__Exercise 1__. Summarize the PTG thread in two sentences.
__Exercise 2__. Write out the stretch of the PTG thread from "You haven't seen" through "new never used!".

__Exercise passage__.
# PTG in Aberdeenshire



## johnnybond (May 19, 2008)

Hi Guys.
Has anyone in the aberdeenshire area got a PTG I could borrow for a day or two? dont have the funds to buy one just now and dont want to polish without doing a quick check of the paint thickness! 

Cheers
Johnny :buffer:


----------



## johnnybond (May 19, 2008)

anyone??


----------



## Stew (Jul 9, 2007)

Polished Bliss might do something - especially if you buy a pile of stuff!

I'd call them first though to make sure they'd have time. It's worth a try.


----------



## Clark @ PB (Mar 1, 2006)

As Stew says, swing in by us if you like and I'll run the gauges over your car for you and highlight any areas you should be careful of polishing (if there are any )


----------



## Mirror Finish Details (Aug 21, 2008)

Clark said:


> As Stew says, swing in by us if you like and I'll run the gauges over your car for you and highlight any areas you should be careful of polishing (if there are any )


What a decent chap.


----------



## Stew (Jul 9, 2007)

plankton said:


> What a decent chap.


You haven't seen his bill yet! :lol::lol:

Always worth a visit to PB HQ. Take your Credit Card though..... You'll need it. Especially if a cars in as your jaw will hit the floor when you see the work first hand!


----------



## D2. (Mar 1, 2008)

Ive got one if your stuck bud, brand new never used!

__Data below__.

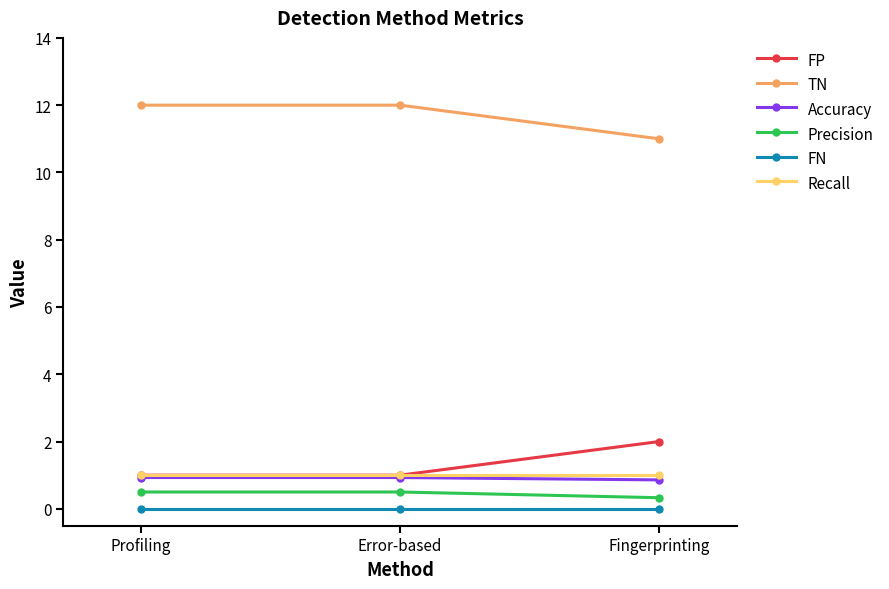

What is the approximate value of TN at Profiling?

12.0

__Task result 1__. A forum member asks whether anyone in the Aberdeenshire area has a PTG to lend for a day or two, since he can't afford one and wants to check paint thickness before polishing. Stew suggests Polished Bliss, Clark of PB offers to run the gauges over the car and point out areas to be careful of, and D2. offers a brand-new, never-used one.

__Task result 2__.
You haven't seen his bill yet! :lol::lol:

Always worth a visit to PB HQ. Take your Credit Card though..... You'll need it. Especially if a cars in as your jaw will hit the floor when you see the work first hand!


----------



## D2. (Mar 1, 2008)

Ive got one if your stuck bud, brand new never used!